Anderson and Souza, unsurprisingly, have a definitive answer. They plan to evolve the company into a larger, more comprehensive platform for entrepreneurs. 

“ERTC.com, when the grants go away, becomes Entrepreneurs Run the Country,” Souza says. “The plan is for Entrepreneurs Run the Country to be a mission-focused organization that will end up being, on an account basis, one of the largest entrepreneurial organizations in the U.S.”

Through its work with the federal ERTC program, ERTC Express has already established relationships with more than 30,000 businesses around the country, giving it a huge pool of potential clients for Entrepreneurs Run the Country. One of the services ERTC is already offering is facilitating funding advances to companies that seek to get that money quicker. 

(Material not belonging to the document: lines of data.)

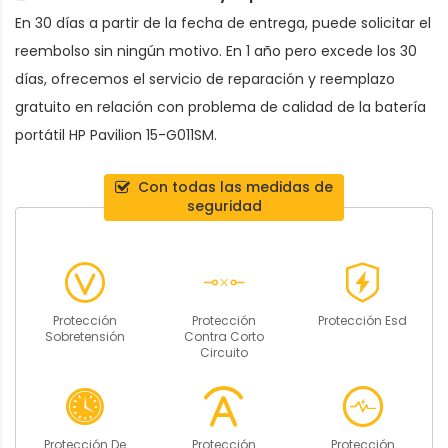
En 30 días a partir de la fecha de entrega, puede solicitar el
reembolso sin ningún motivo. En 1 año pero excede los 30
días, ofrecemos el servicio de reparación y reemplazo
gratuito en relación con problema de calidad de la
batería
portátil HP Pavilion 15-G011SM
.
Con todas las medidas de
seguridad
Protección
Protección
Protección Esd
Sobretensión
Contra Corto
Circuito
Protección De
Protección
Protección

“How do you get a fast ERTC return, but not cut corners on eligibility?” Souza says. “Through this consortium of banks, we have access to about $400 million. We were able to build this model wherein someone comes in, and at the end [of the process], we can fund them sometimes as quick as 48 hours out of the gate, which blows away everybody in the marketplace. Because that's what entrepreneurs need. They don't need to get audited — they need their money, and they need it now. And they're willing to pay for it, but at a normal rate.”

(This story was updated to reflect ERTC's correct funding services.)